Give all the data again exactly.

Top of INFORMATION GIVEN

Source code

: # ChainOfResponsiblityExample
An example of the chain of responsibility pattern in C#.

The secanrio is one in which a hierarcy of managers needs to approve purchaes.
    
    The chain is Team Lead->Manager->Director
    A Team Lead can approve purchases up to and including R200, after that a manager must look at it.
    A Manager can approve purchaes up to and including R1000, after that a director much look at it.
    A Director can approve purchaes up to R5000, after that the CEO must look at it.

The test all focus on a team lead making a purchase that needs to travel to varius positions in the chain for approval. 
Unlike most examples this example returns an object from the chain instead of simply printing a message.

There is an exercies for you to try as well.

Bottom of INFORMATION GIVEN

◆ RESPONSE AREA:
Source code

: # ChainOfResponsiblityExample
An example of the chain of responsibility pattern in C#.

The secanrio is one in which a hierarcy of managers needs to approve purchaes.
    
    The chain is Team Lead->Manager->Director
    A Team Lead can approve purchases up to and including R200, after that a manager must look at it.
    A Manager can approve purchaes up to and including R1000, after that a director much look at it.
    A Director can approve purchaes up to R5000, after that the CEO must look at it.

The test all focus on a team lead making a purchase that needs to travel to varius positions in the chain for approval. 
Unlike most examples this example returns an object from the chain instead of simply printing a message.

There is an exercies for you to try as well.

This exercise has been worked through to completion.